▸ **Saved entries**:
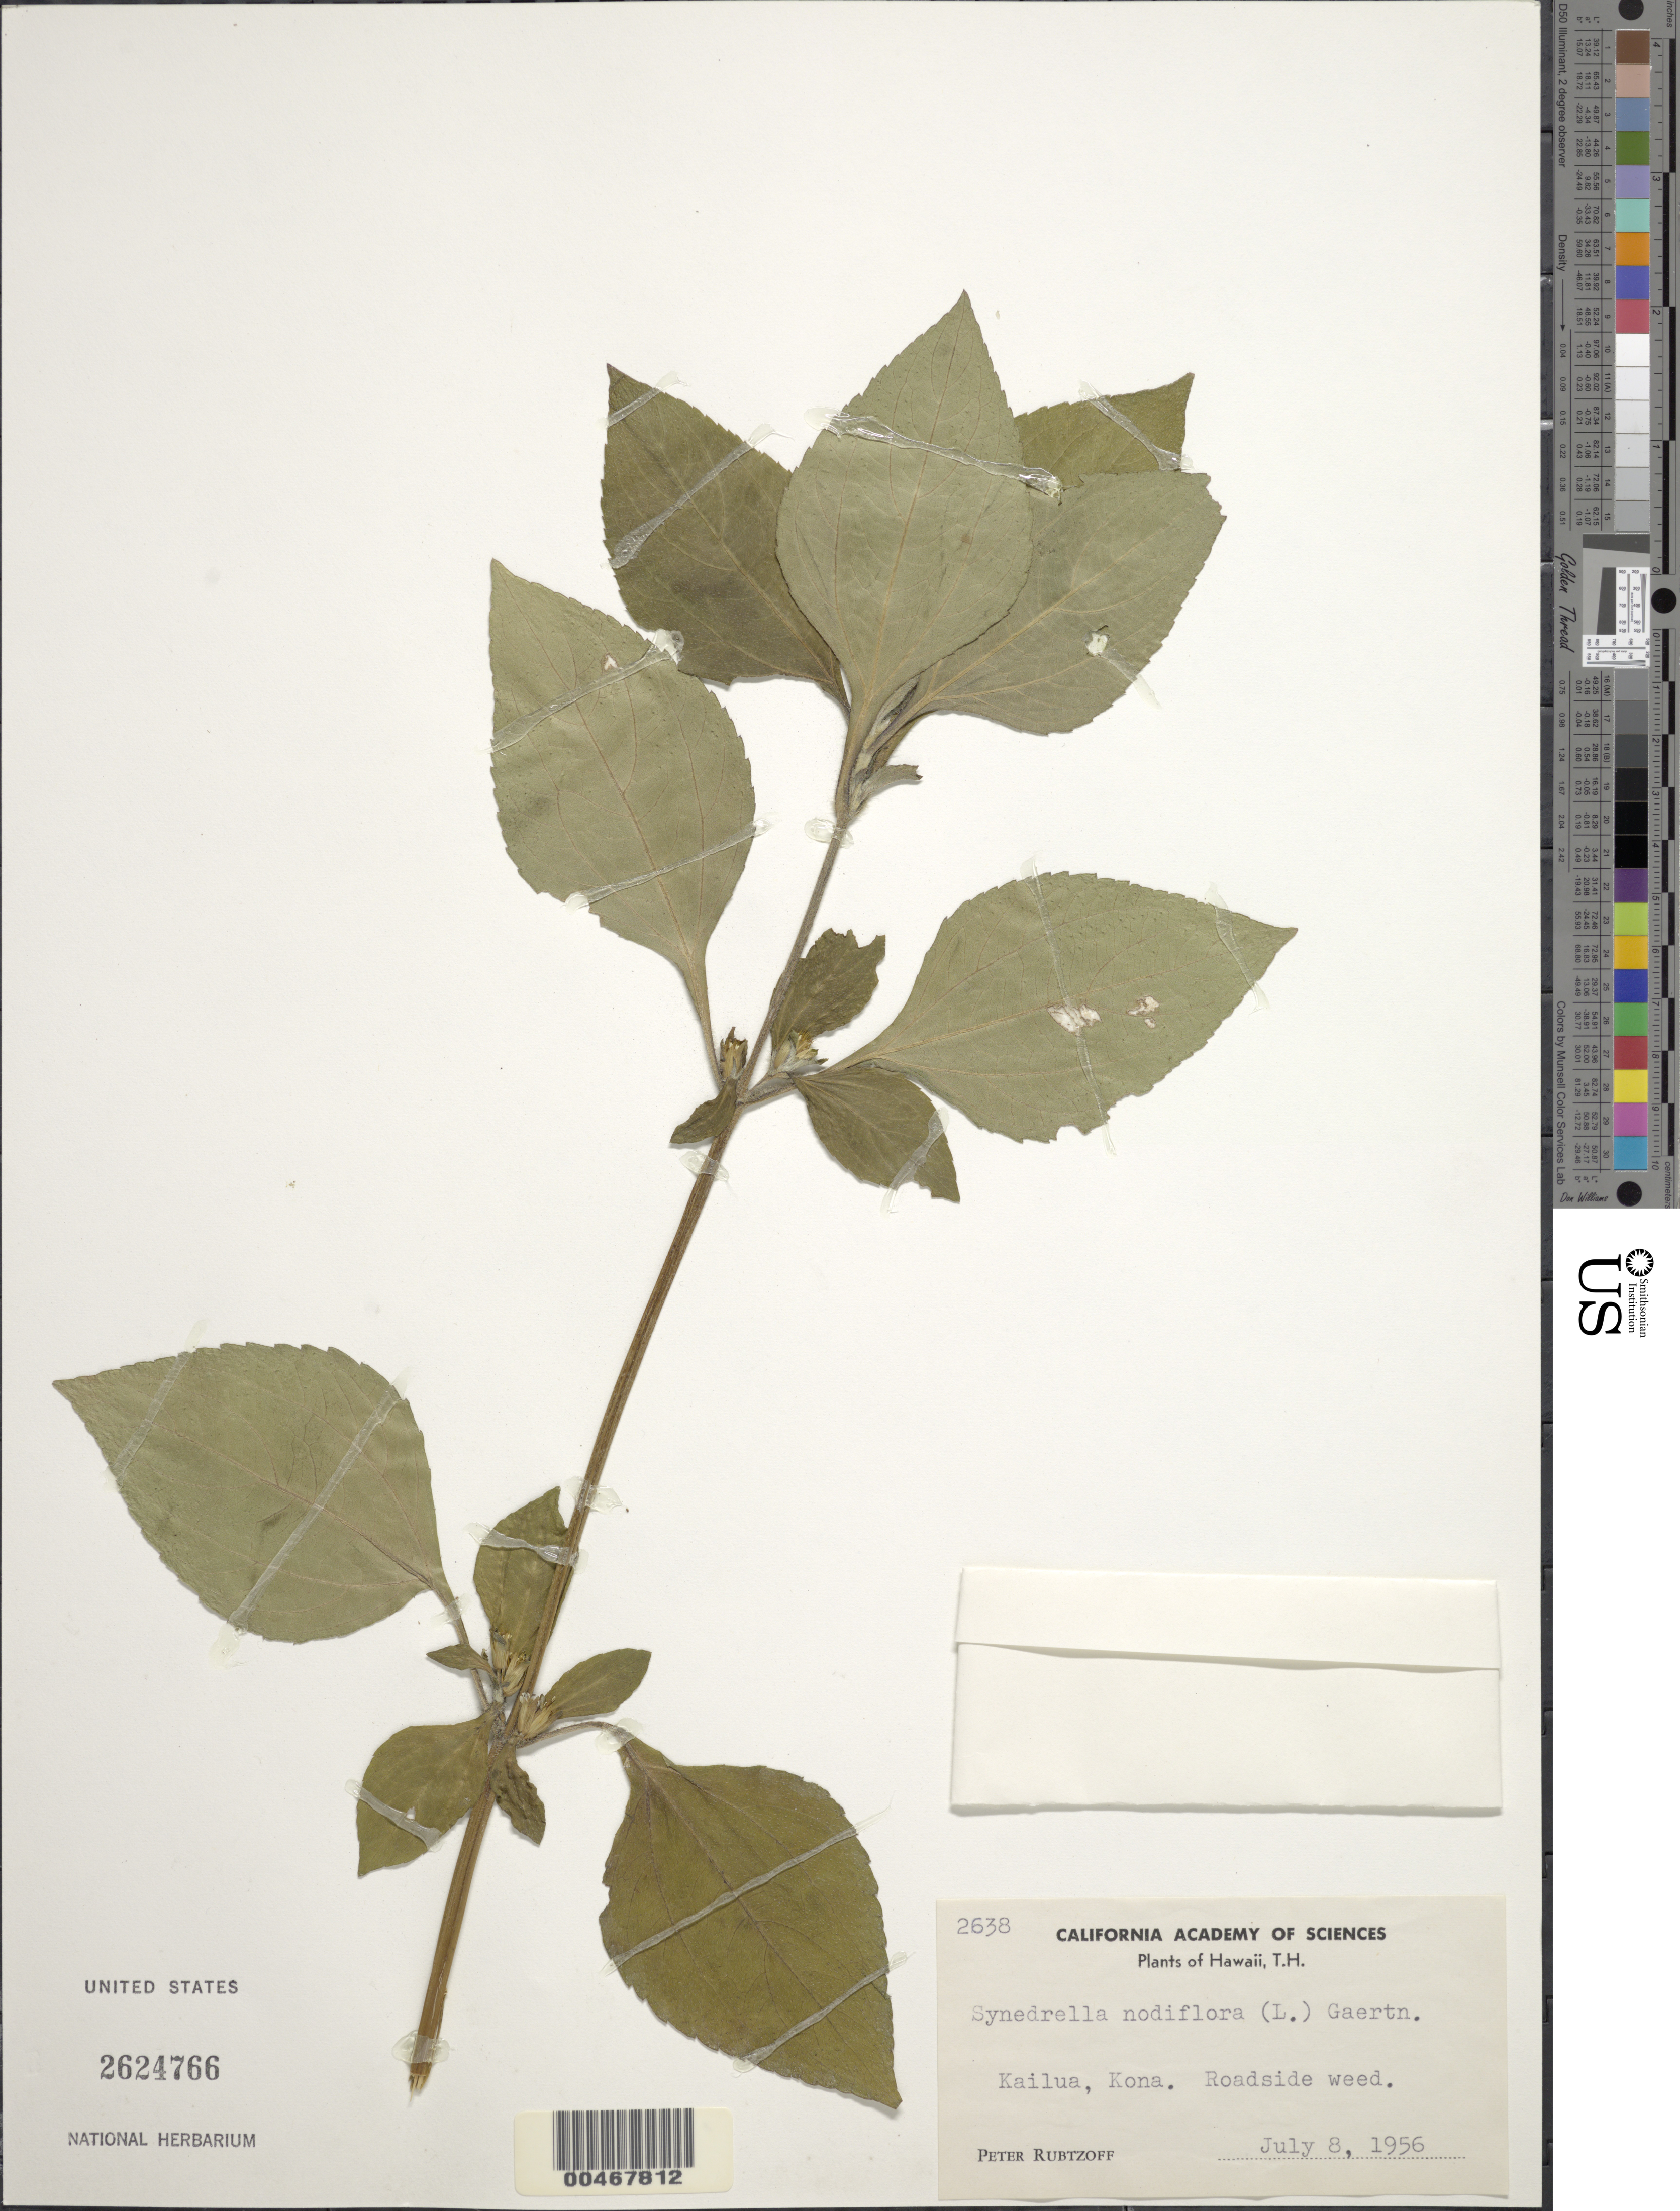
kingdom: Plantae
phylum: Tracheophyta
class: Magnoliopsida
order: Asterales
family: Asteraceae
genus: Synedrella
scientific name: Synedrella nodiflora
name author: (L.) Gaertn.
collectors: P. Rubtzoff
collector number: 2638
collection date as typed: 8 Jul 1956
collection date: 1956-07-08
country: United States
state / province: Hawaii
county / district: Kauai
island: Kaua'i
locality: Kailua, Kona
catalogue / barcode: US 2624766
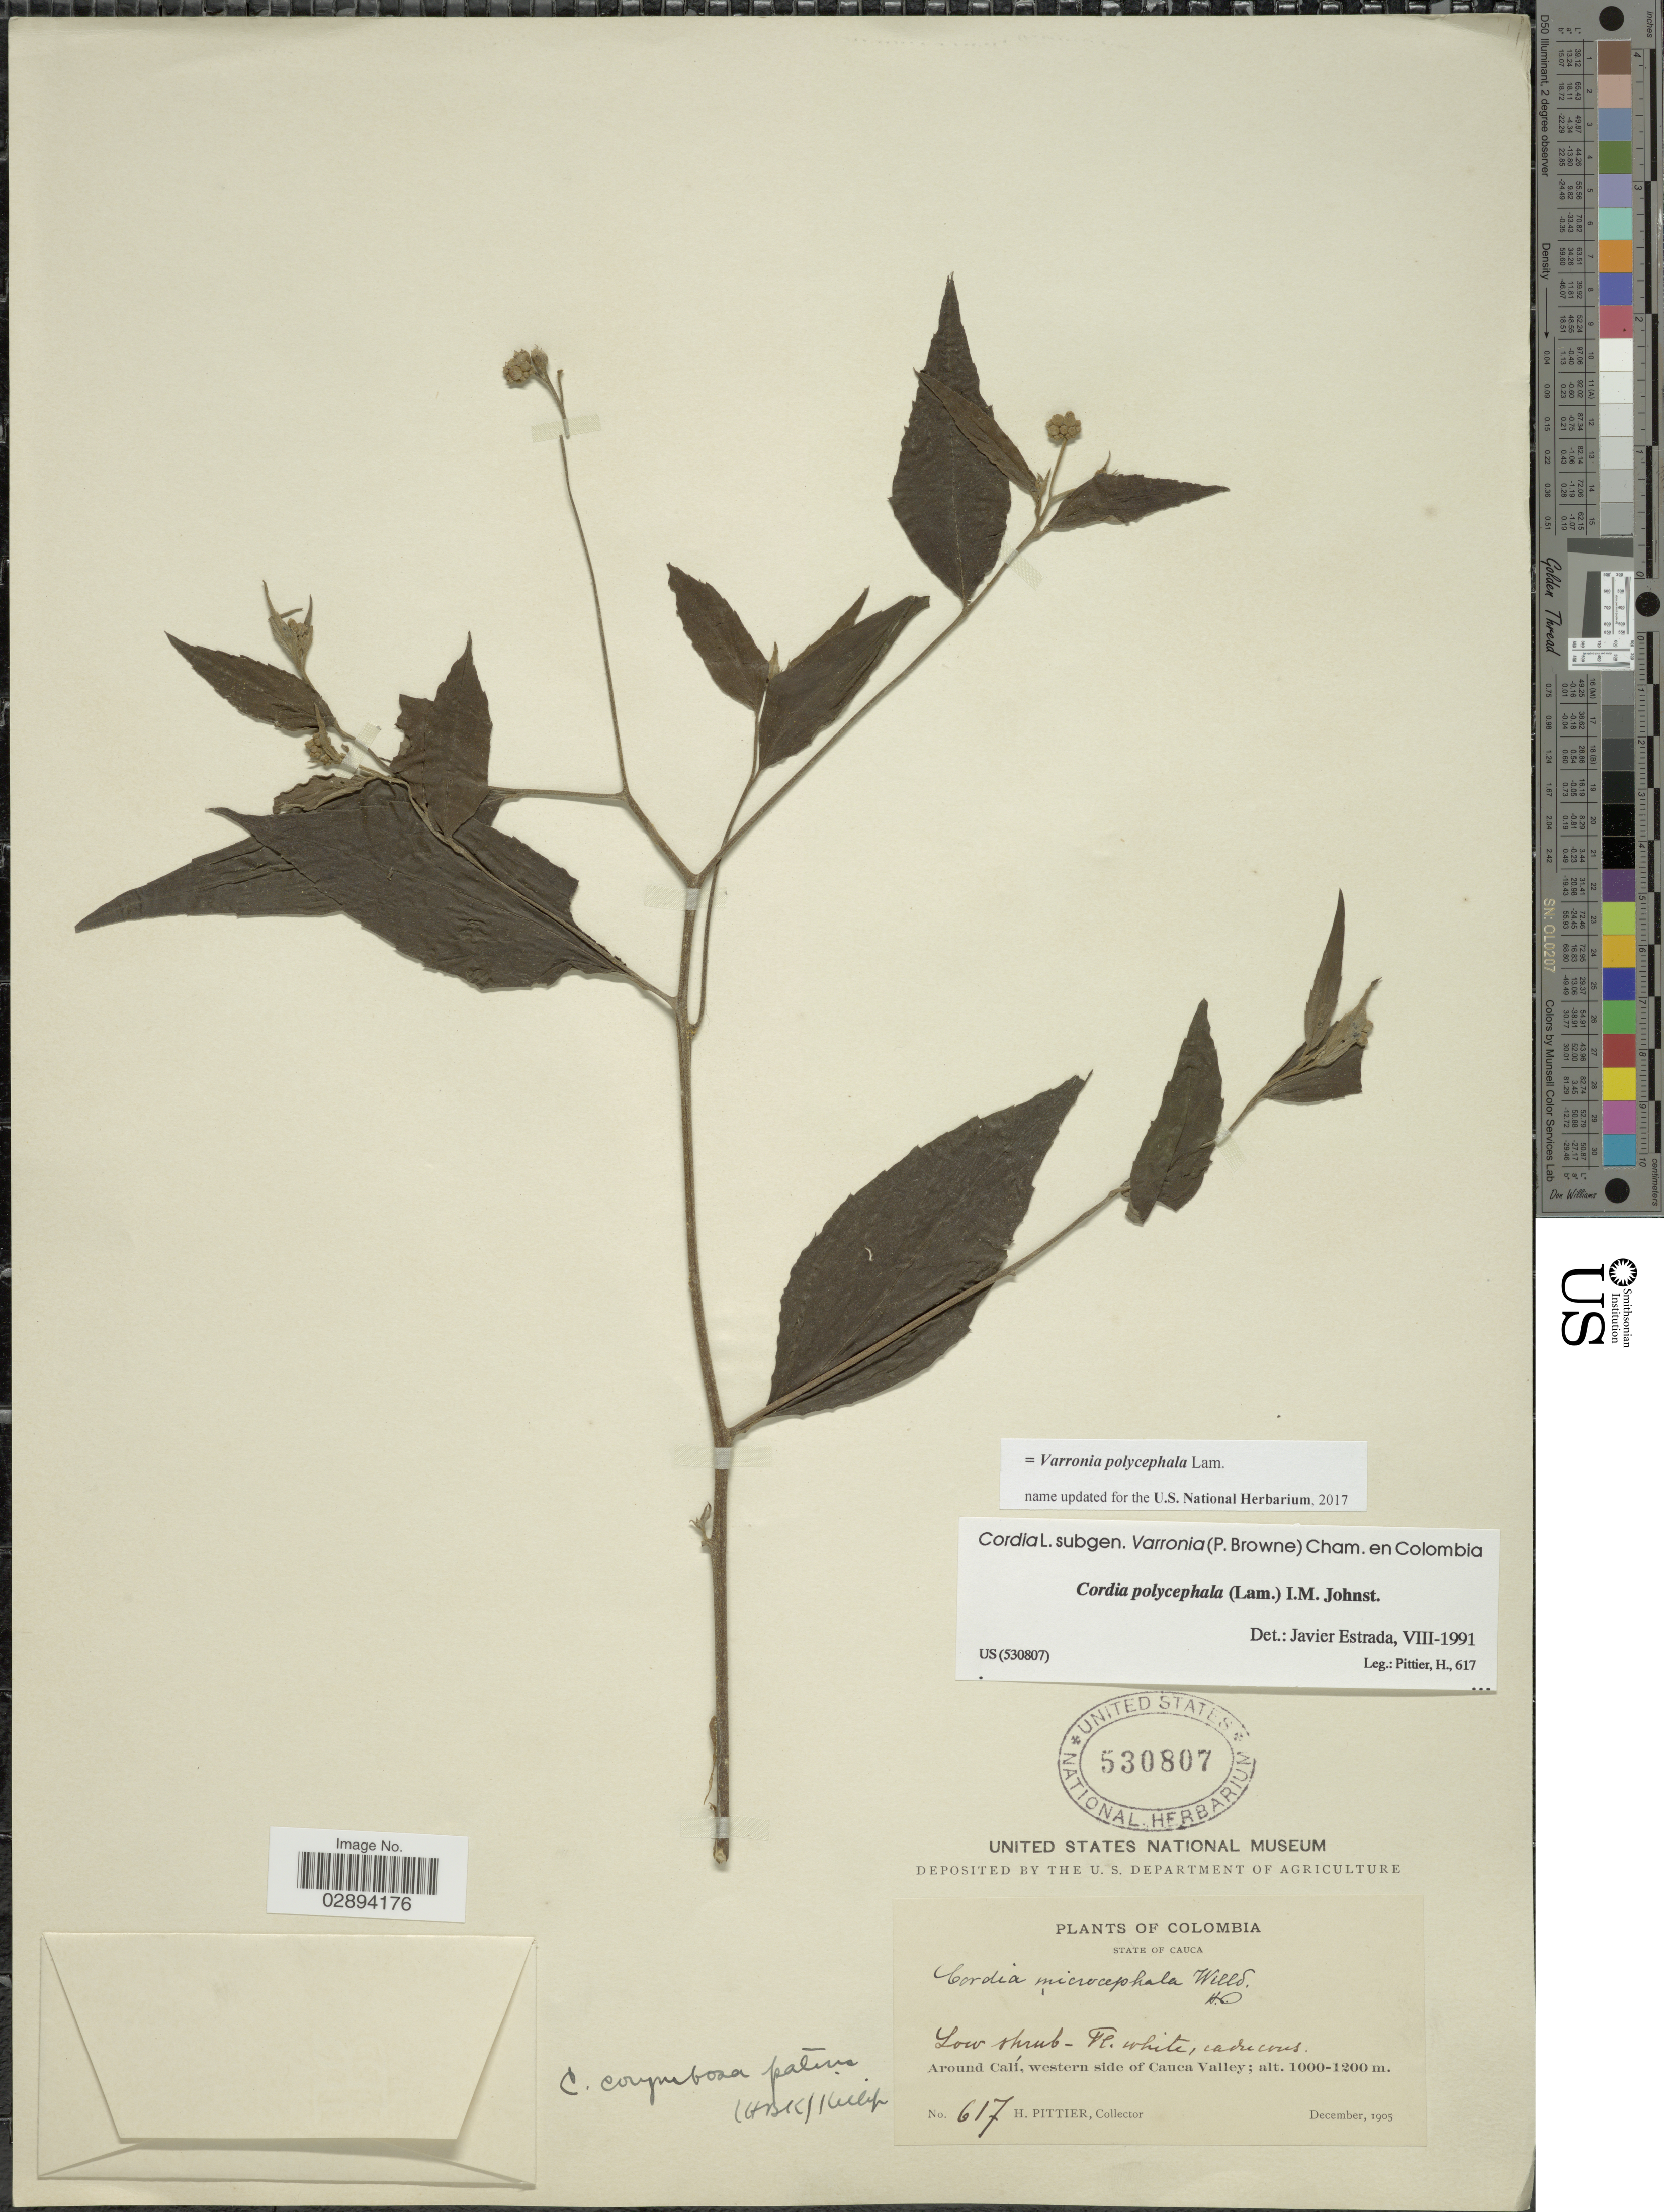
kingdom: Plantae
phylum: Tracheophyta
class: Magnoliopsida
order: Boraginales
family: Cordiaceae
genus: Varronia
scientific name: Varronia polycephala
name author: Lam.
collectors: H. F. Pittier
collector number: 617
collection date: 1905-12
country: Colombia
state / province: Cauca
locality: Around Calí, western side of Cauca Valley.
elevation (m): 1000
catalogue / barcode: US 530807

▸ **What you are asked to do**: Turn every line of the material above into a JSON list of strings, one string per line, skipping blank lines and leaving the pictures out.

▸ **Complete output**:
[
  "kingdom: Plantae",
  "phylum: Tracheophyta",
  "class: Magnoliopsida",
  "order: Asterales",
  "family: Asteraceae",
  "genus: Synedrella",
  "scientific name: Synedrella nodiflora",
  "name author: (L.) Gaertn.",
  "collectors: P. Rubtzoff",
  "collector number: 2638",
  "collection date as typed: 8 Jul 1956",
  "collection date: 1956-07-08",
  "country: United States",
  "state / province: Hawaii",
  "county / district: Kauai",
  "island: Kaua'i",
  "locality: Kailua, Kona",
  "catalogue / barcode: US 2624766",
  "kingdom: Plantae",
  "phylum: Tracheophyta",
  "class: Magnoliopsida",
  "order: Boraginales",
  "family: Cordiaceae",
  "genus: Varronia",
  "scientific name: Varronia polycephala",
  "name author: Lam.",
  "collectors: H. F. Pittier",
  "collector number: 617",
  "collection date: 1905-12",
  "country: Colombia",
  "state / province: Cauca",
  "locality: Around Calí, western side of Cauca Valley.",
  "elevation (m): 1000",
  "catalogue / barcode: US 530807"
]